Bence güçlü taraftar desteği yardımcı olacaktır. Bana koleji hatırlatıyor. Ev sahibi avantajımız çok büyük. Taraftarların videolarını izledikten sonra çok heyecanlandım. Bizleri altıncı adam olarak ne kadar destekleyebileceklerini düşündüğümde tüylerim diken diken oluyor. Bunun için sabırsızlanıyorum. 

Taraftarlar şimdiden yeni transferleri sahada görmek için sabırsızlanıyor. 

Evet, bu gerçekten harika. Böylesine bir desteğe sahip olmak gerçekten çok önemli. 

-Senin özel hareketin olan “tek ayak şut” hakkında konuşmak istiyorum. Bunu nasıl geliştirdin? Bunun için özel çalışıyor musun ve bu şutun senin oyunun nasıl avantajlar kattığını düşünüyorsun?

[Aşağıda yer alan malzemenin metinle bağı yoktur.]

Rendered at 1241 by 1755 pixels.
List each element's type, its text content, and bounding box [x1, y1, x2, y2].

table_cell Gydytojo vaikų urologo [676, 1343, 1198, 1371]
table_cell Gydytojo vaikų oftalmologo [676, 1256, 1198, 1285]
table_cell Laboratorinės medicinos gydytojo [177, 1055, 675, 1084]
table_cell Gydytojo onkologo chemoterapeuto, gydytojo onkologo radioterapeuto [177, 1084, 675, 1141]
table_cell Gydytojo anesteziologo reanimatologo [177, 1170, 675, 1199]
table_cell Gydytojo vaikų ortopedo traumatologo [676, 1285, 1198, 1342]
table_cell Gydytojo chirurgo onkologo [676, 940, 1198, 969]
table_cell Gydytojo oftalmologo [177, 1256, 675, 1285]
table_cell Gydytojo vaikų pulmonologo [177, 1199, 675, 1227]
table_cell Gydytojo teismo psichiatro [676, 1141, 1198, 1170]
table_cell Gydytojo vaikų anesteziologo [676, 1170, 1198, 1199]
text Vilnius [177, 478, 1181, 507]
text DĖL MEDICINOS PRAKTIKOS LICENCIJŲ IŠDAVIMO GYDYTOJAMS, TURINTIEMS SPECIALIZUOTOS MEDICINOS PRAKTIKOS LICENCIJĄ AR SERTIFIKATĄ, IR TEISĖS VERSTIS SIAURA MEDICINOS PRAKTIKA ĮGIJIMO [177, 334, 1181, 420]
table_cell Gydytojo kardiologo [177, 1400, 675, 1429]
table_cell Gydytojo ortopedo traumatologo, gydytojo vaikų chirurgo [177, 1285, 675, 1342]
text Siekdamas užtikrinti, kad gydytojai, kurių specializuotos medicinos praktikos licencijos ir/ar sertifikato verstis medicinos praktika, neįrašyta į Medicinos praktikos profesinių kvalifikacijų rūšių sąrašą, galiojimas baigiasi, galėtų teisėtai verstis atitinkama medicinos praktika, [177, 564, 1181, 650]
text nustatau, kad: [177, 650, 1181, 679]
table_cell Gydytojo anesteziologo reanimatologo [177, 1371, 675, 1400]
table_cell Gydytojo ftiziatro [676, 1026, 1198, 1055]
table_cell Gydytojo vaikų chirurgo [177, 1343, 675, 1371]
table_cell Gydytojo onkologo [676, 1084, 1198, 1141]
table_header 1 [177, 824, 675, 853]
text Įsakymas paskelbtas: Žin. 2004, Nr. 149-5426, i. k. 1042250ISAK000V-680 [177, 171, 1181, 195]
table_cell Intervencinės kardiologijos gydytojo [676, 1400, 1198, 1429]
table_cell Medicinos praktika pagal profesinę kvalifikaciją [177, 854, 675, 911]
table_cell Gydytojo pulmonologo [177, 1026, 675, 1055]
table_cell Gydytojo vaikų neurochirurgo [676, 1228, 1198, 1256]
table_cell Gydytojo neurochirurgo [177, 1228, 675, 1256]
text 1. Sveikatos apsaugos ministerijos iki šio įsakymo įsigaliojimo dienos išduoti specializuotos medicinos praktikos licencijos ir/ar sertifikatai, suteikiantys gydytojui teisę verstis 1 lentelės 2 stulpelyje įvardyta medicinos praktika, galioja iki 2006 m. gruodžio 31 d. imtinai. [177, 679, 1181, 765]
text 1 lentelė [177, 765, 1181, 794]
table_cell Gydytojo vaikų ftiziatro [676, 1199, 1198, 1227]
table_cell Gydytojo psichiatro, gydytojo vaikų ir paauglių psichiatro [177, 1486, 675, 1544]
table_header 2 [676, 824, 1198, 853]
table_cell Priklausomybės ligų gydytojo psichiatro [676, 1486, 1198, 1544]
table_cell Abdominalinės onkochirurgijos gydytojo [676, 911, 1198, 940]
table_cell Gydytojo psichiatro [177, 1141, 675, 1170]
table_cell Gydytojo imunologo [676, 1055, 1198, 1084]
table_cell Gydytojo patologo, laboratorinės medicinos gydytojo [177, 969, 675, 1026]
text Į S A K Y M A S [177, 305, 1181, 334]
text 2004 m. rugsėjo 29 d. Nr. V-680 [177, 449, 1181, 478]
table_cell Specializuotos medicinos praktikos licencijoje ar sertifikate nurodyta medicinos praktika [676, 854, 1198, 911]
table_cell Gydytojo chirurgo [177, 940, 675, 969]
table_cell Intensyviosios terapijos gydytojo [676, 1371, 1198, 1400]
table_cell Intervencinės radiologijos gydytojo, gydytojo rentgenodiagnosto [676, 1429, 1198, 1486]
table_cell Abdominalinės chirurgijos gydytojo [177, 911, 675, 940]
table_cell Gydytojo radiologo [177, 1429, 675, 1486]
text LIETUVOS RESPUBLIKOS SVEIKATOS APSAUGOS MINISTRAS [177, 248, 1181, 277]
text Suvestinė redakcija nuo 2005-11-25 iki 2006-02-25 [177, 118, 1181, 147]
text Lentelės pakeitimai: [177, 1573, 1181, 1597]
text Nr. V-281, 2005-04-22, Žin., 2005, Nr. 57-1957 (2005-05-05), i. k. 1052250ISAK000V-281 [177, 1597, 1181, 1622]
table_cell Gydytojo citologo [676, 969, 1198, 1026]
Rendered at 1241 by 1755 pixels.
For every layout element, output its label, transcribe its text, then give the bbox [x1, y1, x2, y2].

Evet bunun için çok antrenman yaptım. İlk olarak Porto Riko’da oynarken kullandım bunu. Bunun üzerine çalışıp bu şutu daha çok kullanmaya karar verdim ve gerçekten çok yararlı olabileceğini fark ettim. Bir kez yapmaya başladığımda bunun benim özel hareketim olmasını sağlamaya çalıştım. İnsanların benim şutumu fark etmeleri için videolar yükledim. Bence bu gerçekten yararlı. Çoğu insan bunu izlemekten hoşlanmıyor ama ne yapalım? -gülüyor-

Birçok avantaj sağlıyor. Savunmacılar benim bir sonraki hamlemi bilmiyorlar. Sağ elle şut atan birçok oyuncu sol ayağından güç olarak şut atar. Ben sağ ayağımdan güç alarak atıyorum ve sağ elliyim. Bu beni garip bir dengeye sokuyor ama genelde iyi şut çıkartıyorum. 

-Son olarak bazı kısa sorularım var:

-Avrupa’da karşılıklı oynadığın en iyi oyuncu? 

Sergio Rodriguez iyiydi ama aklımda başka birisi var… Tam adını ve takımını hatırlayamıyorum. Bu soruya cevap vermek çok zor çünkü birçok iyi oyuncu var, bunların birisini seçmek çok zor. Benim için eğer sen en iyi oyuncuysan sahaya çıkmalısın ve beni her an domine etmelisin. Böyle birisini henüz görmedim. 

-Birlikte oynarken en çok keyif aldığın oyuncular? 

Brandon Roy beraber oynarken en çok keyif aldığım oyuncuydu. Onunla aynı kolejde oynadım. Profesyonel kariyerimde birçok takım arkadaşımla oynamak keyifliydi. Avrupa’da Martynas Pocius’la oynamaktan keyif aldım. Çin’de Mike Harris’le oynamak keyifliydi. NBA’de ise Dirk Nowitzki’yle oynamak çok keyifliydi.

-En iyi beşin?

Ben, iki numarada James Harden, kısa forvet pozisyonunda LeBron James, dört numarada Dirk Nowitzki ve pivot pozisyonunda da DeMarcus Cousins. 

-İdol oyuncun?

Iverson’ın benim rol modelim olduğunu söylerdim ama benzer değiliz. Jason Williams benim favori oyuncularımdan birisi, bu yüzden 55 numarayı giyiyorum ama onunla da benzer değiliz. Benim birisiyle aynı stilde oynadığımı düşünmüyorum. Herkes benim stilimi Dwyane Wade’e benzetiyor ama ben öyle düşünmüyorum.